Your goal: Search the data for the word "send". Reproduce every line where it is found.

Material to process:
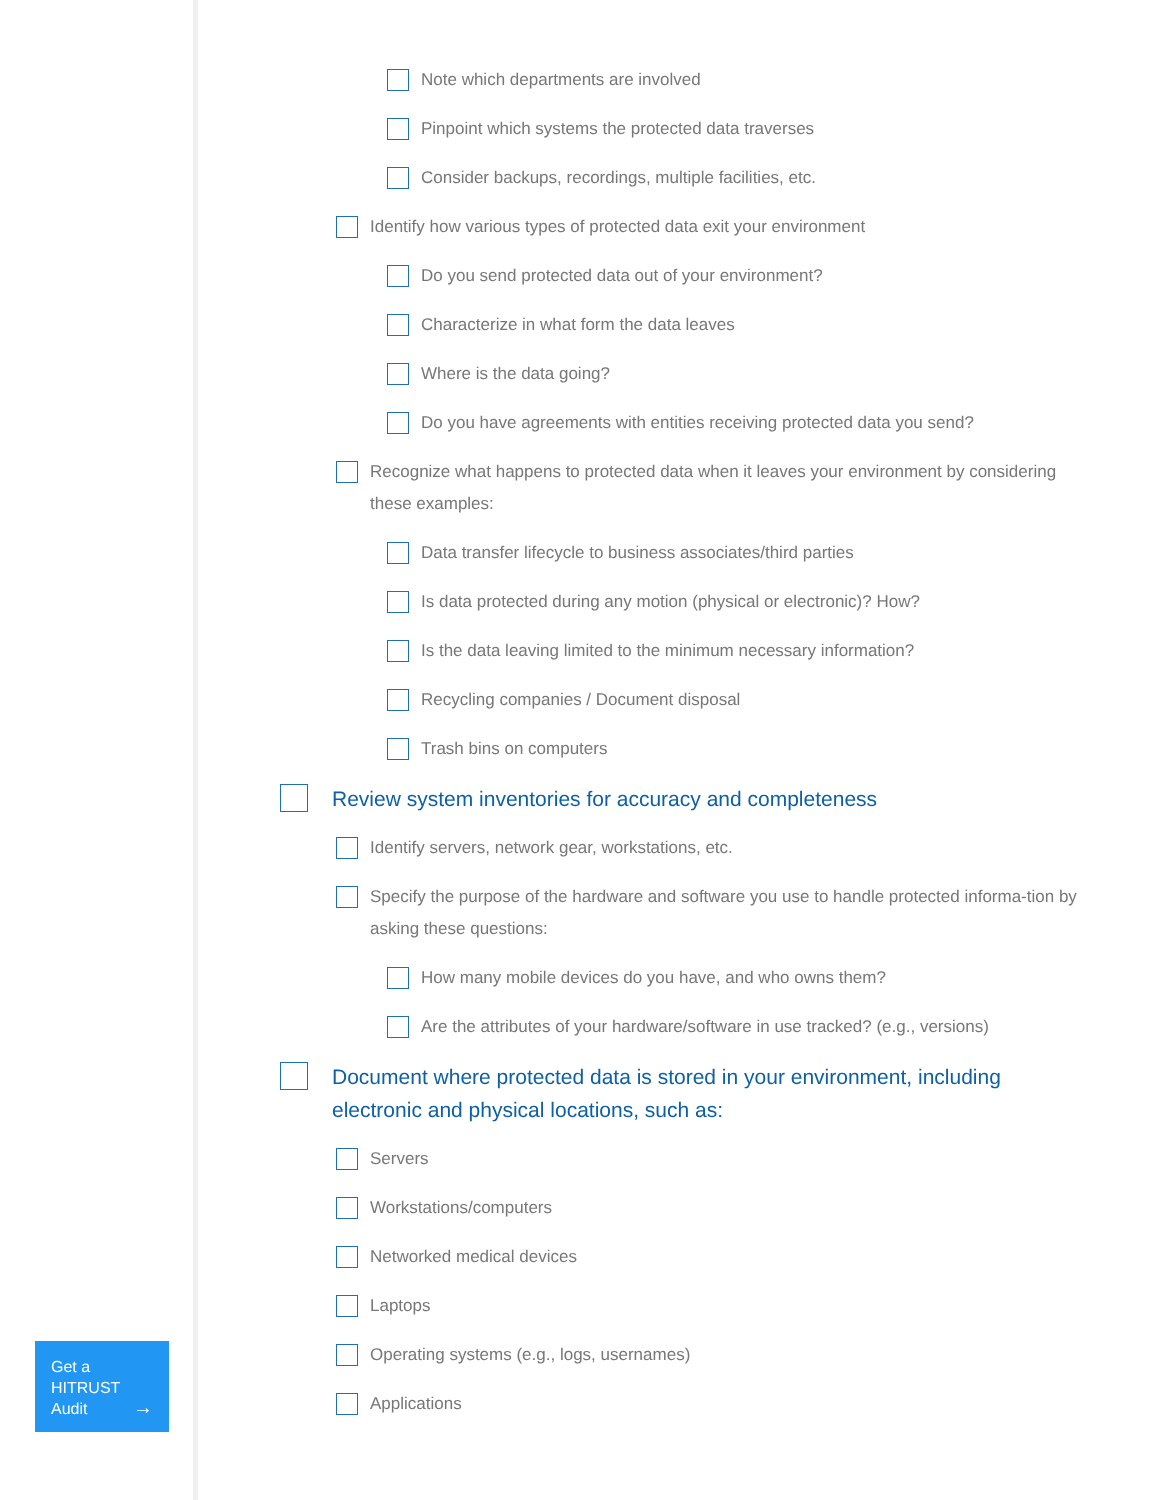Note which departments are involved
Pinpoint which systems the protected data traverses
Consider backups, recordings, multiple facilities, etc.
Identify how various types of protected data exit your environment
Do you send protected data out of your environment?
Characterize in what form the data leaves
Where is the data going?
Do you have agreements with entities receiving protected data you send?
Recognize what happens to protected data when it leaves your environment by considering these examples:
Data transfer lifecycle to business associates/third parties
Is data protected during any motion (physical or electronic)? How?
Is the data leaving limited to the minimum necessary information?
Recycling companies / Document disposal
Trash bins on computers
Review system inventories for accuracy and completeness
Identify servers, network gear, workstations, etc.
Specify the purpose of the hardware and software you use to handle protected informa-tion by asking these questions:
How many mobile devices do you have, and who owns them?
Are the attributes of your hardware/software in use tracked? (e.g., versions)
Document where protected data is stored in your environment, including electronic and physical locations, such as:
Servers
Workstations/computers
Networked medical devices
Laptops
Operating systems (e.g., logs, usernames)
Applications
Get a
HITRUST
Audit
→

Solution to this problem:
Do you send protected data out of your environment?
Do you have agreements with entities receiving protected data you send?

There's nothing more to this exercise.